Second main theorems for meromorphic mappings with moving hypersurfaces and a uniqueness problem (Q1687102)

The paper deals with the second main theorem for meromorphic mappings and moving hypersurfaces in complex projective space. Let \(f:{\mathbb C}^m \to{\mathbb P}^n({\mathbb C})\) be a meromorphic mapping. Let \(\{Q_j\}_{j=1}^q\) be a family of slowly moving hypersurfaces in weak general position in \({\mathbb P}^n({\mathbb C})\) with \(\deg Q_j = d_j\). Assume that \(Q_j(f)\not\equiv 0\) for all \(j\). Set \(N ={ {n+d}\choose{n}}-1\), where \(d\) is the greatest common divisor of \(d_1,\ldots,d_q\).
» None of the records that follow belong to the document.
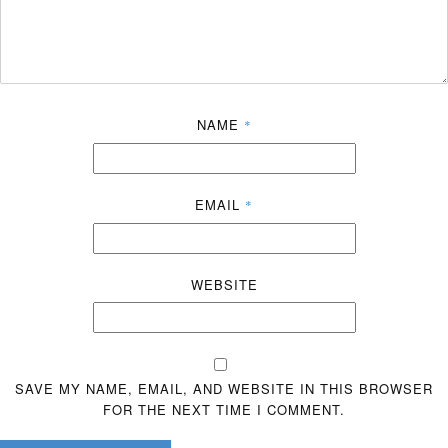
NAME
*
EMAIL
*
WEBSITE
SAVE MY NAME, EMAIL, AND WEBSITE IN THIS BROWSER
FOR THE NEXT TIME I COMMENT.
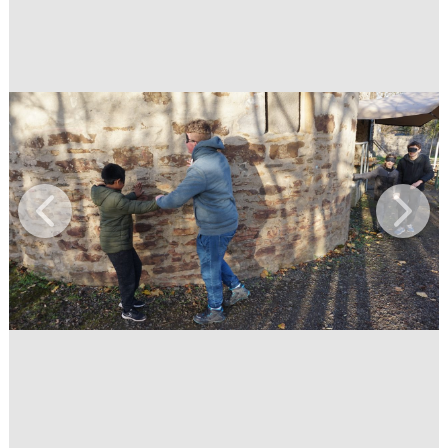
Previous
Next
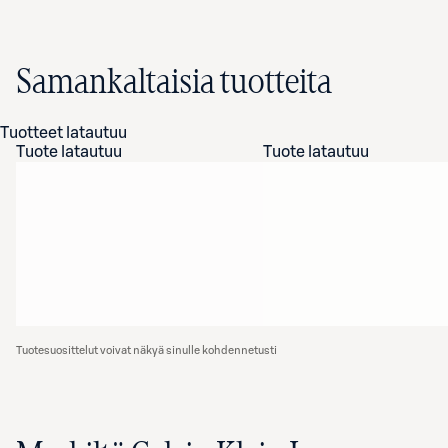
Samankaltaisia tuotteita
Tuotteet latautuu
Tuote latautuu
Tuote latautuu
Tuotesuosittelut voivat näkyä sinulle kohdennetusti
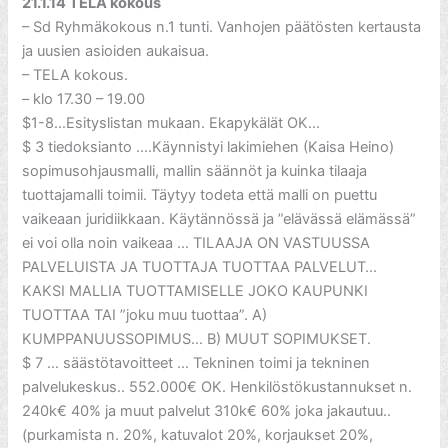
21.1.14 TELA kokous
– Sd Ryhmäkokous n.1 tunti. Vanhojen päätösten kertausta
ja uusien asioiden aukaisua.
– TELA kokous.
– klo 17.30 – 19.00
$1-8…Esityslistan mukaan. Ekapykälät OK…
$ 3 tiedoksianto ….Käynnistyi lakimiehen (Kaisa Heino)
sopimusohjausmalli, mallin säännöt ja kuinka tilaaja
tuottajamalli toimii. Täytyy todeta että malli on puettu
vaikeaan juridiikkaan. Käytännössä ja ”elävässä elämässä”
ei voi olla noin vaikeaa … TILAAJA ON VASTUUSSA
PALVELUISTA JA TUOTTAJA TUOTTAA PALVELUT…
KAKSI MALLIA TUOTTAMISELLE JOKO KAUPUNKI
TUOTTAA TAI ”joku muu tuottaa”. A)
KUMPPANUUSSOPIMUS… B) MUUT SOPIMUKSET.
$ 7 … säästötavoitteet … Tekninen toimi ja tekninen
palvelukeskus.. 552.000€ OK. Henkilöstökustannukset n.
240k€ 40% ja muut palvelut 310k€ 60% joka jakautuu..
(purkamista n. 20%, katuvalot 20%, korjaukset 20%,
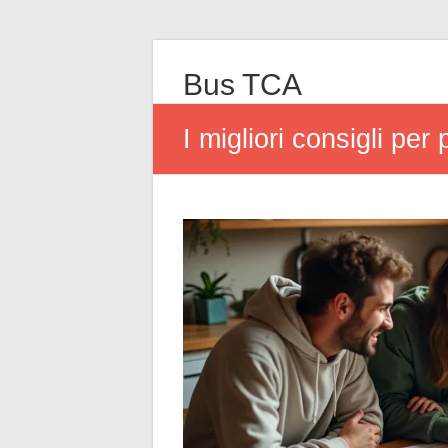
Bus TCA
I migliori consigli per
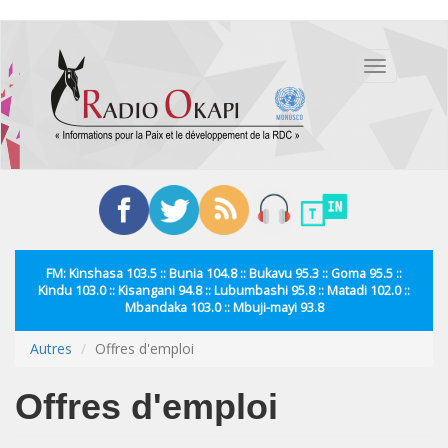
Aller
au
Toggle
contenu
navigation
principal
FM: Kinshasa 103.5 :: Bunia 104.8 :: Bukavu 95.3 :: Goma 95.5 ::
Kindu 103.0 :: Kisangani 94.8 :: Lubumbashi 95.8 :: Matadi 102.0 ::
Mbandaka 103.0 :: Mbuji-mayi 93.8
Autres
Offres d'emploi
Offres d'emploi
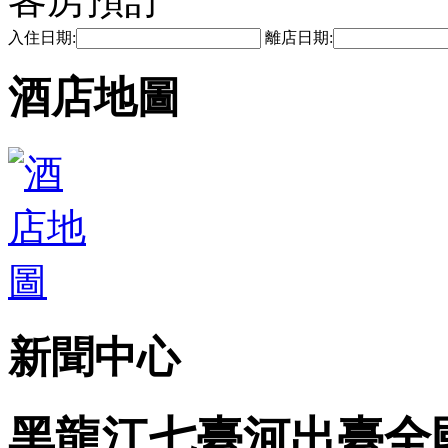
入住日期:
離店日期:
酒店地圖
新聞中心
黑龍江七臺河出臺全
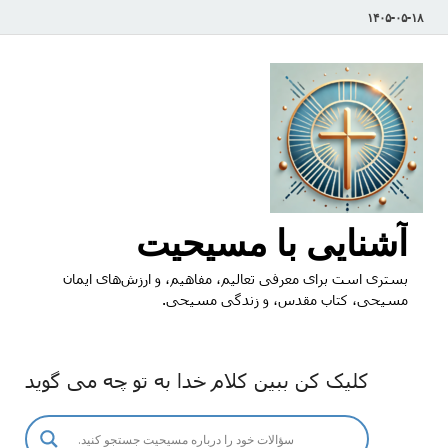
۱۴۰۵-۰۵-۱۸
آشنایی با مسیحیت
بستری است برای معرفی تعالیم، مفاهیم، و ارزش‌های ایمان
مسیحی، کتاب مقدس، و زندگی مسیحی.
کلیک کن ببین کلام خدا به تو چه می گوید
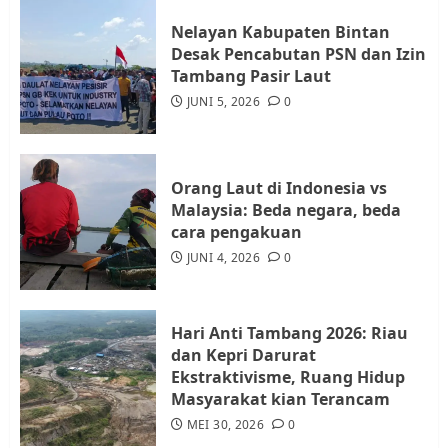
3
Nelayan Kabupaten Bintan
Desak Pencabutan PSN dan Izin
Warga Rempang Ajukan
Tambang Pasir Laut
Audiensi dengan Wali Kota
JUNI 5, 2026
0
Batam, Soroti Aktivitas yang
Resahkan Warga
4
JULI 17, 2026
0
Orang Laut di Indonesia vs
Malaysia: Beda negara, beda
cara pengakuan
Tim Advokasi Desak BP Batam
Berhenti Merampas Tanah
JUNI 4, 2026
0
Warga Rempang
JULI 15, 2026
0
5
Hari Anti Tambang 2026: Riau
dan Kepri Darurat
Ekstraktivisme, Ruang Hidup
Masyarakat kian Terancam
MEI 30, 2026
0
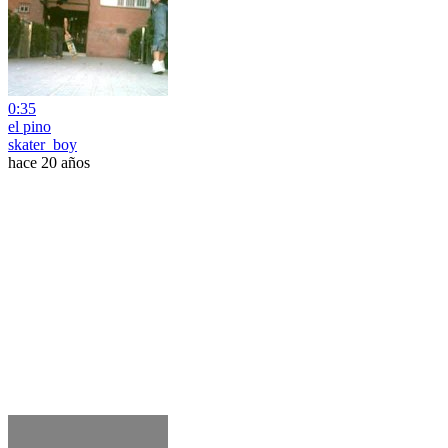
0:35
el pino
skater_boy
hace 20 años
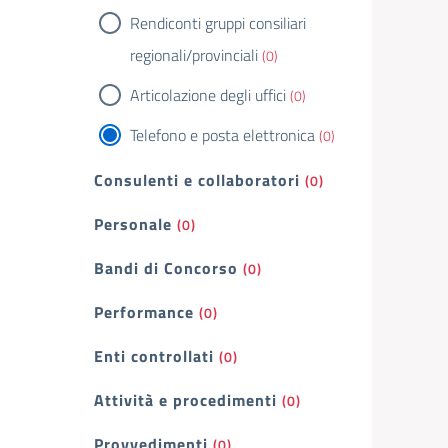
Rendiconti gruppi consiliari
regionali/provinciali
(0)
Articolazione degli uffici
(0)
Telefono e posta elettronica
(0)
Consulenti e collaboratori
(0)
Personale
(0)
Bandi di Concorso
(0)
Performance
(0)
Enti controllati
(0)
Attività e procedimenti
(0)
Provvedimenti
(0)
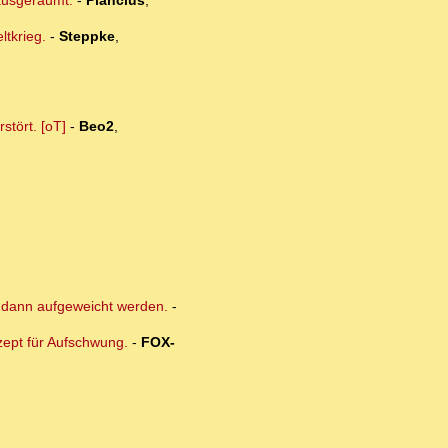
 ausgeräumt.
-
Plancius
,
ltkrieg.
-
Steppke
,
stört. [oT]
-
Beo2
,
e dann aufgeweicht werden.
-
zept für Aufschwung.
-
FOX-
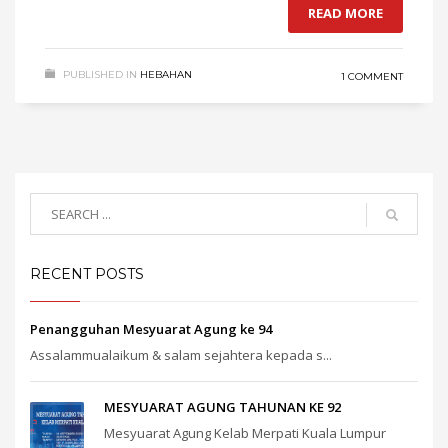
READ MORE
PUBLISHED IN
HEBAHAN
1 COMMENT
RECENT POSTS
Penangguhan Mesyuarat Agung ke 94
Assalammualaikum & salam sejahtera kepada s...
MESYUARAT AGUNG TAHUNAN KE 92
Mesyuarat Agung Kelab Merpati Kuala Lumpur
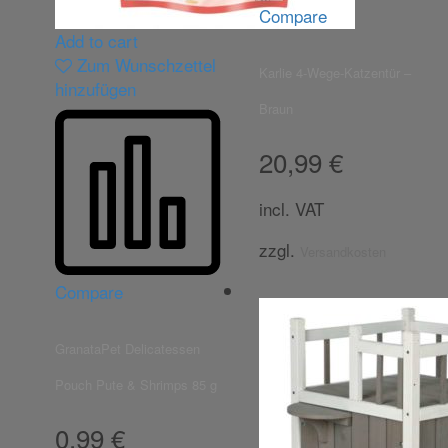
Compare
Add to cart
Zum Wunschzettel
Karlie 4-Wege-Katzentür –
hinzufügen
Braun
20,99
€
incl. VAT
zzgl.
Versandkosten
Compare
GranataPet Delicatessen
Pouch Pute & Shrimps 85 g
0,99
€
Then the authors give some inequalities of second main theorem-type for \(f\). For instance, they prove the following. If \(q \geq nN + n + 1\), then \[ \frac{q -(n-1)(N + 1)}{N + 2} T_f (r) \leq \sum_{j=1}^q \frac{1}{d_j} N^{[N]}_{Q_j (f)}(r) + o(T_f (r)) + O(\max_j T_{Q_j}(r)). \] They also give some uniqueness theorems for \(f\) and \(\{Q_j\}_{j=1}^q\).